Transparency builds trust
Olaf Steenfadt, Project Director of Reporters without Borders’s Media Ownership Monitor, put the European situation into a global context. He emphasised that transparency about media ownership works in favour of the owners, because the public understands who is behind the news and is therefore more ready to trust it.
Taking up the political challenge, Catherine Murphy, an elected member of the Daíl (Irish parliament) told the #newsocracy2 delegates that competition laws had been ignored in the recent takeover of Celtic Media Holdings, which now belong to Denis O’Brien’s Communicorp. It is a multi-national corporation that owns a major part of national and local newspapers as well as several radio stations, in addition to radio groups and newspapers in Northern Ireland, England and Scotland.
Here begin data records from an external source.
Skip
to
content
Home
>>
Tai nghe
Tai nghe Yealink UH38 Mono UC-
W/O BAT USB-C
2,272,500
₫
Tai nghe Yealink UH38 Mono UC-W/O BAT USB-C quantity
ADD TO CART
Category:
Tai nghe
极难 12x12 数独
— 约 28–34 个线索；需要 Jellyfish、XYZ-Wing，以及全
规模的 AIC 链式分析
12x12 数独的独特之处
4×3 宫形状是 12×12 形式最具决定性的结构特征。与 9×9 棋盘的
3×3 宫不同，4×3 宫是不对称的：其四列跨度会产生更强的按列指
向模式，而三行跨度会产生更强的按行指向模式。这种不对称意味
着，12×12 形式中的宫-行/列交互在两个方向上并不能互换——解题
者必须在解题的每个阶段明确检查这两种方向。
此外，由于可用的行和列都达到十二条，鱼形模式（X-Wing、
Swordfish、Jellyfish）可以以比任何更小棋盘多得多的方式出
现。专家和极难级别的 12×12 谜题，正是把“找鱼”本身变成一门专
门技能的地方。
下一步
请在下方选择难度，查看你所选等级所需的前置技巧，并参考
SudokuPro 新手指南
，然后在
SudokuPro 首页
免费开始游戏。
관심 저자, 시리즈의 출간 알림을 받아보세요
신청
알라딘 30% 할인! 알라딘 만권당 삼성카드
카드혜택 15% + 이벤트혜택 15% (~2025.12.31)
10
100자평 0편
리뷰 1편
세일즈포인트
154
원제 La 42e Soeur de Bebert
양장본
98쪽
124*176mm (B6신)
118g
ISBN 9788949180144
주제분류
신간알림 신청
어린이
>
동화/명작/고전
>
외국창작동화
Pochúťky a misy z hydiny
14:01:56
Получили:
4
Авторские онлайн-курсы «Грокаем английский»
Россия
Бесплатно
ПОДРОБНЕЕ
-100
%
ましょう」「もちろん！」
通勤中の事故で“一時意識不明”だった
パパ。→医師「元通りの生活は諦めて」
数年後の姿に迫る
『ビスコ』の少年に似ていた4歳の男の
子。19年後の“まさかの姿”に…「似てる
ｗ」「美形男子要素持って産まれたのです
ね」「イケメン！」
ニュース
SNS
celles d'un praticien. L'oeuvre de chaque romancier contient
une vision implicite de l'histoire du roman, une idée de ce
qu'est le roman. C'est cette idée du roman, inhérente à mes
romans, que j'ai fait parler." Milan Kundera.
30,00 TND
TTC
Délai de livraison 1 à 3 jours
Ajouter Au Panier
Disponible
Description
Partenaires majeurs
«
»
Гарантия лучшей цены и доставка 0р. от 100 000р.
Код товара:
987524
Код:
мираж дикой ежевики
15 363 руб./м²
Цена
Murphy went straight from the debate to the Daíl, where she moved a Private Members Bill to make the anti-competition law retrospective in the case of Celtic Media Holdings. The basis for this unusual move was established in a legal opinion commissioned by MEP Lynn Boylan, from the London-based law firm Doughty Street chambers. She was acting on behalf of the GUENL group of green and left wing MEPs.
Boylan said, quoting from the legal opinion:
On the concentration of media ownership in Ireland, we consider there to be a perfect storm which poses grave risks to freedom of expression and media pluralism in the Irish market”.